The term soil stabilization means the improvement of the stability of bearing power of the soil by the use of controlled compaction, proportioning under the addition of suitable admixtures or stabilizers.
Soil stabilization deals with physical, physicochemical and chemical methods to make the stabilized soil serve its purpose as pavement component material.
Principles in Soil Stabilization
- Evaluating the properties of given soil.
- Deciding method of supplementing the lacking property by the effective and economical method of stabilization.
- Designing the stabilized soil mix for intended stability and durability values.
- Considering the construction procedure by adequately compacting the stabilized layers.
Effect of Soil Stabilization
Soil stabilization may result in any one or more of the following changes:
Increase in stability, change in physical properties like density or swelling, change in physical characteristics.
Change in Chemical properties
Retaining the desired minimum strength waterproofing.
Based on the above properties the various techniques of soil stabilization may be grouped as follows:
Various locally available soils and aggregates are mixed in suitable proportions and compacted to serve desired objective.
The strength of the stabilized soil can considerably be increased by the addition of cementing agents like Portland cement, lime or lime-fly-ash. Bituminous materials also impart binding effect to non-cohesive soils.

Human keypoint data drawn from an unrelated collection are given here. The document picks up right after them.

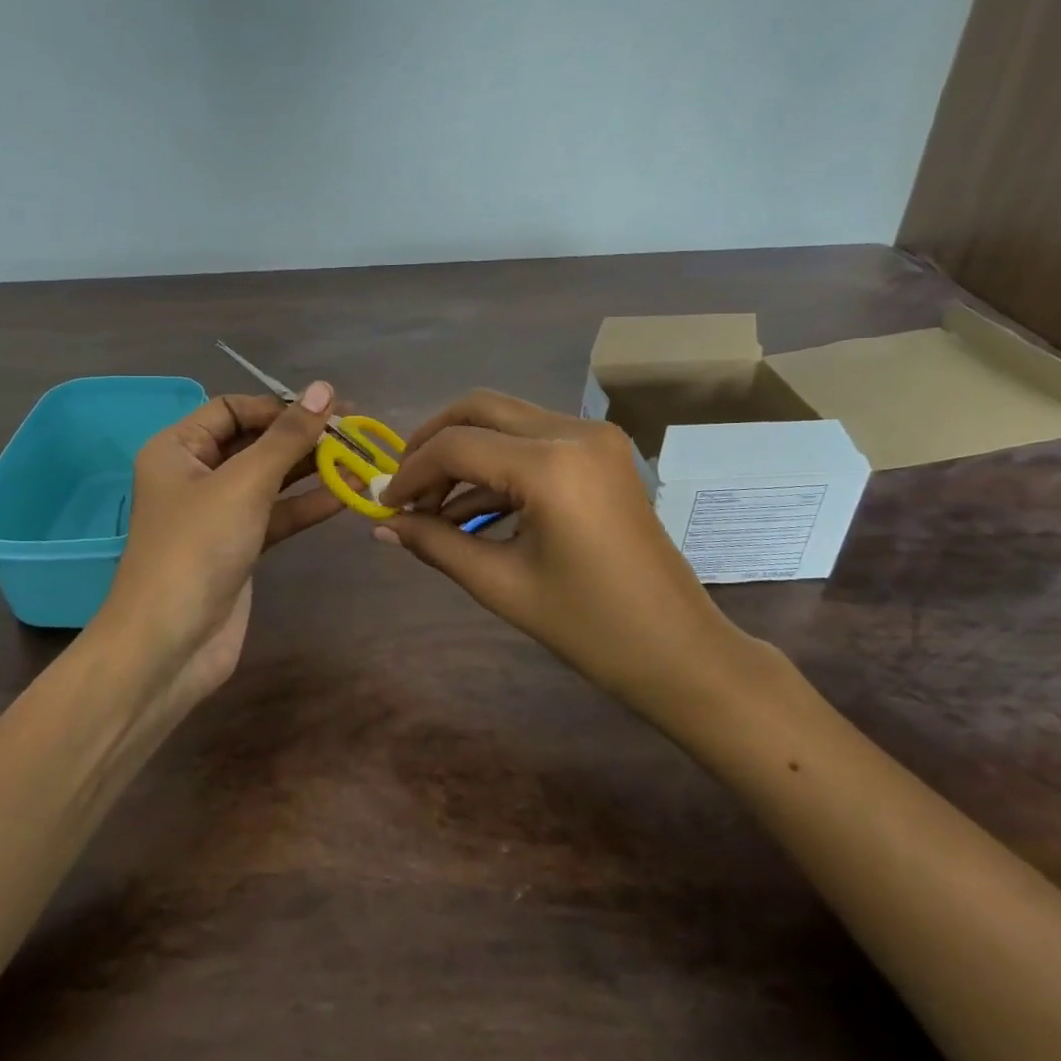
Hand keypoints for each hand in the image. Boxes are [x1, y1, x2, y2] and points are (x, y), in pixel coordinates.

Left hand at [101, 383, 343, 702]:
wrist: (169, 646)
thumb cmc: (197, 549)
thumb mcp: (244, 483)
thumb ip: (286, 437)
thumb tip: (323, 388)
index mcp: (178, 449)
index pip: (232, 409)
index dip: (278, 406)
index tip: (325, 410)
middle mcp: (195, 475)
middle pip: (255, 442)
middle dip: (302, 436)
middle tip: (355, 429)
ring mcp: (218, 514)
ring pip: (270, 480)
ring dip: (313, 469)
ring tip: (362, 457)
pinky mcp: (239, 547)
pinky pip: (277, 514)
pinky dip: (308, 504)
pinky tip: (348, 494)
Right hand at [374, 390, 766, 723]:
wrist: (680, 651)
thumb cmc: (590, 628)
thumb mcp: (501, 584)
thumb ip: (435, 543)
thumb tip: (381, 525)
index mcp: (552, 465)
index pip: (457, 446)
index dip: (411, 472)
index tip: (383, 504)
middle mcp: (575, 432)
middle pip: (479, 409)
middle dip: (432, 443)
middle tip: (402, 486)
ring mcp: (594, 438)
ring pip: (505, 419)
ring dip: (463, 453)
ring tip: (430, 506)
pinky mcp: (602, 452)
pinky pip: (532, 441)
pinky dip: (496, 465)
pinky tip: (469, 509)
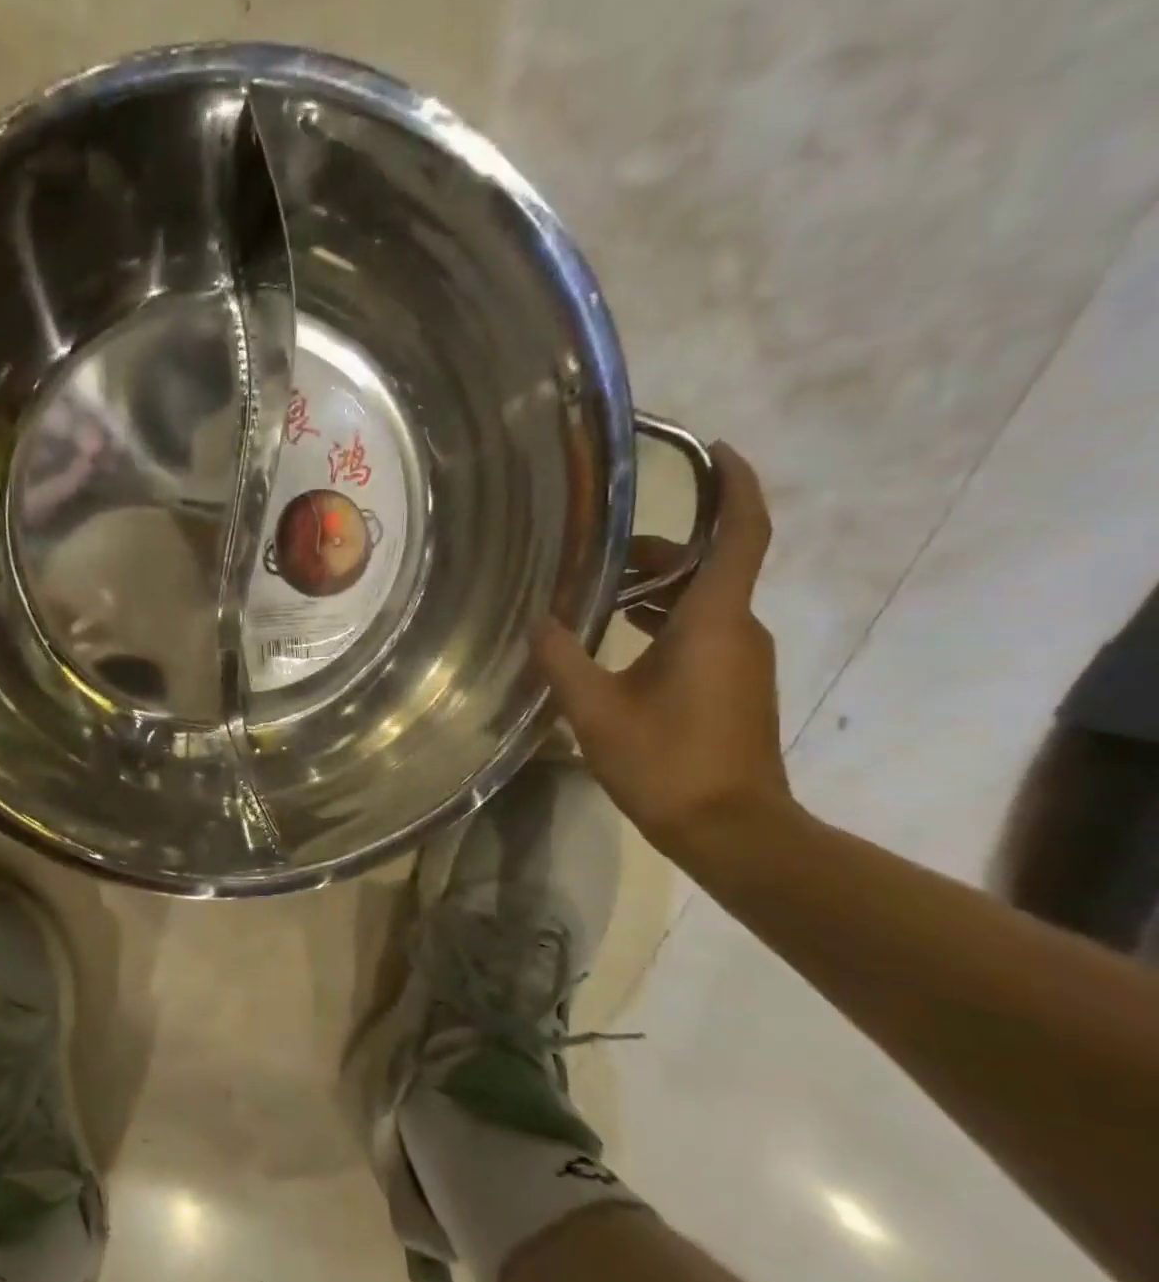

If the stabilizer added in small proportion could modify the undesirable properties of certain soils (such as highly clayey soils) making them more useful as construction material, such stabilizers may be called modifiers. The most common modifier used in the case of highly plastic soils is lime. Portland cements also acts as modifier in some cases.
Water Proofing Agents
A compacted soil mass which is stable enough may become weaker or softer by the ingress of water or when subjected to soaking conditions. If the absorption of water can be stopped or retarded by means of some water-proofing agent, it will be possible to make use of such materials with advantage. The most common method of waterproofing is by the use of bituminous materials.
Water Retaining Agents
Some-non-cohesive soils have sufficient stability when the compacted layer possesses slight moisture content, but the soil may become loose and less stable when completely dried.
In such cases use of materials with deliquescent properties, like calcium chloride is likely to be useful to retain some moisture to impart some apparent cohesion and thus retain the stability. This incidentally can also reduce the dust nuisance in un-surfaced roads.
Water Repelling Agents
Almost the same function as water proofing agent may be performed by the water repelling or retarding agents like organic compound (Vinsol resin and other resinous materials).
Thermal stabilization has different useful aspects as regards clayey soils. There are desirable changes in some of the properties and heat treated soil may be used in a number of ways.
There are several chemicals, which when added single or in combination, even in trace quantities (less than 0.5 percent by weight of soil) may impart useful changes in certain types of soils. However considerable investigation and care is needed before adopting any of costly chemicals.
In all the above methods, adequate compaction of the stabilized layers is the most essential requirement.